In our method we traverse all simple paths between a drug and a target protein. A simple path means a path where nodes are not repeated so there are no cycles along the path. We do this by using a modification of a classical traversal algorithm like depth-first search to keep track of the visited nodes. The depth-first search is implemented as a recursive function that traverses the graph moving along the edge. We modify it to mark the nodes as they are visited in the recursion, and then remove the mark just before returning from the recursive call. This way we ensure no nodes are visited more than once in a specific path. We have tested our approach with different lengths and found that the length of up to three edges is the most suitable. Thus, for the application in this study we considered only paths up to the length three (although the method is not restricted to this length), i.e. a path should not have more than three edges. This constraint also significantly decreases the time required to find these paths. The assumption behind our method is that a drug and a protein have a higher probability to interact if there are more paths connecting them as the paths represent confident relationships between the nodes. Since the paths can vary in lengths (up to three edges long), we believe that, in general, longer paths should have less contribution to the aggregated score that represents the confidence of an interaction occurring between the end nodes of the path. So, we introduce an exponential decay function that gives less support for paths as the length of the path increases.

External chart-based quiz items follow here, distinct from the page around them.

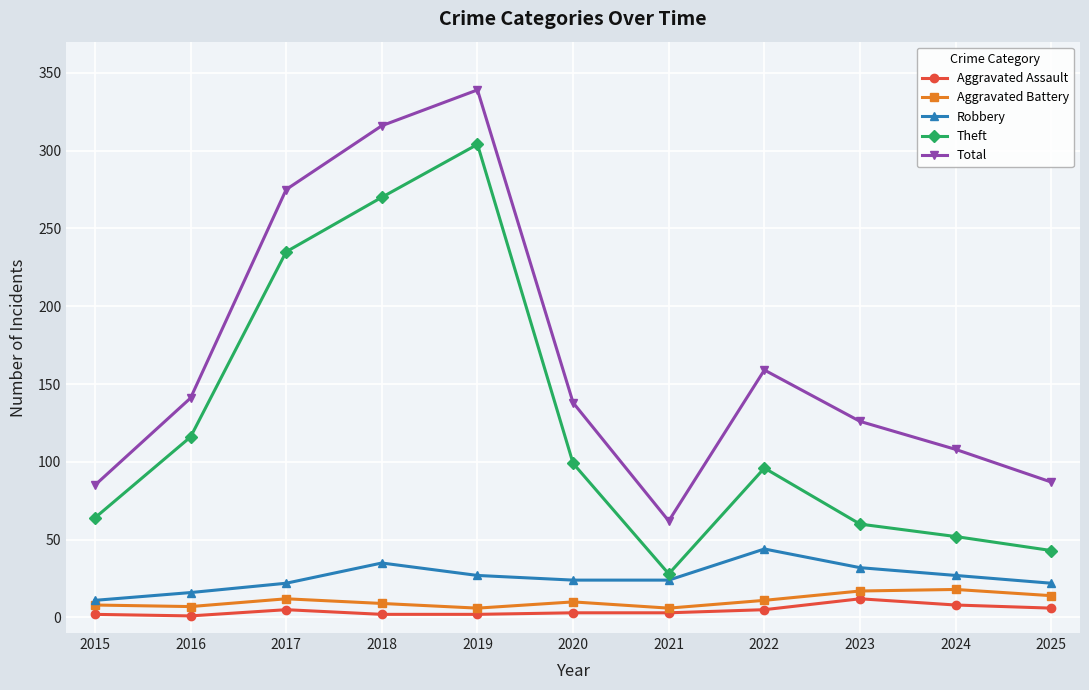

What is the approximate value of Aggravated Assault at 2020, to the nearest 5?

5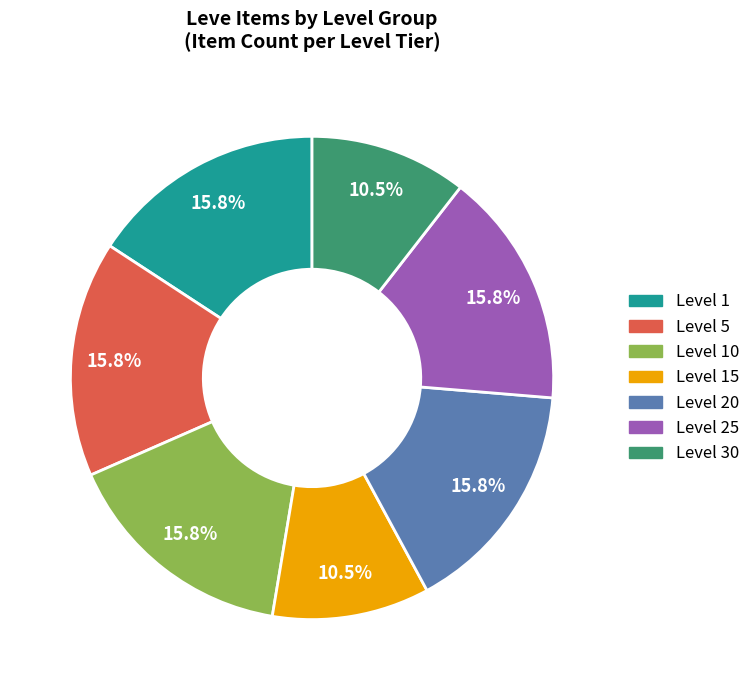

Is there any slice that represents more than half of the pie?

No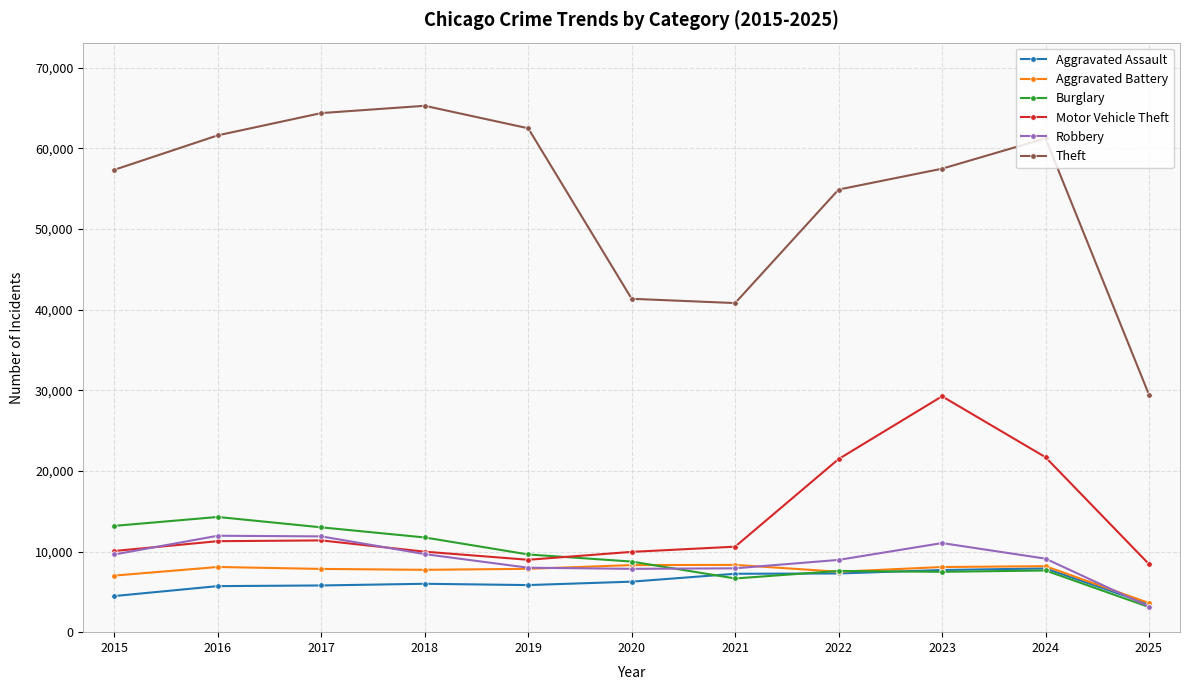

Count the number of categories in the chart.

11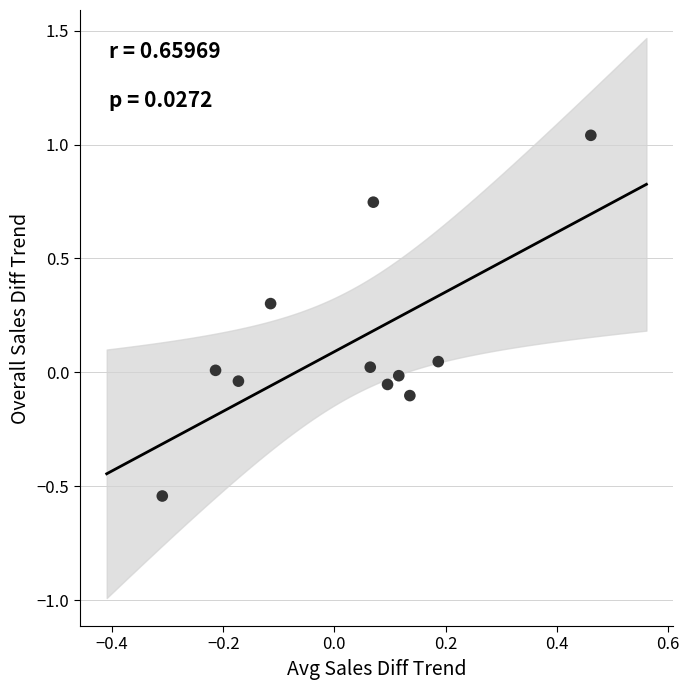

What is the range of Y values (max minus min)?

1.6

Equation (1), defines how we aggregate the score from these different paths:

$${\text{score}} = \mathop \sum \limits_{{{\text{p}} = 1}}^{\text{n}} \left( {\prod {\text{p}}_{\text{w}} } \right)^{{\upalpha \times {\text{len(p)}}}}$$
(1)

where \({\text{p}} = \{ {\text{p}}_{1} ,{\text{p}}_{2} , \ldots ,{\text{p}}_{\text{n}} \}\) is the set of the paths connecting a specific drug and a specific protein, pw is the weights of the edges along an individual path, and len(p) is the number of edges of that path; α is a parameter that we choose here to be equal to 2.26 as we found this value maximizes the average result across different benchmark datasets. However, it is possible to assign different values to each dataset for somewhat better results. Figure 2 shows the effect of changing this parameter across different datasets. For a path between a drug and its target we multiply the edges weights along the path. After that, we do the same for all other paths between this drug–target pair and aggregate the score through summation. We show the pseudocode for the DASPfind algorithm in additional files (Additional file 1: Figure S1). DASPfind can be accessed online at: http://www.cbrc.kaust.edu.sa/daspfind.

Fig. 2
figure 2

Results of changing α parameter across different datasets

Our method differs from other methods in that it uses, in a specific manner not utilized by other methods, the similarities between drugs and between proteins along with the topology of the heterogeneous graph. For example, our method can utilize the following path over the network: drug1 (start) → protein1 → drug2 → protein2 (end), which maps to the following example path in the bottom-right side of Fig. 1: D00316 → hsa5915 → D00094 → hsa6096. Such a path gives the additional information that drugs interacting with the same target have some degree of similarity between them. Also, in most of the studies utilizing the network structure, all paths over the network contribute equally to the score, while we apply a decay function so that longer paths would have a lower total score.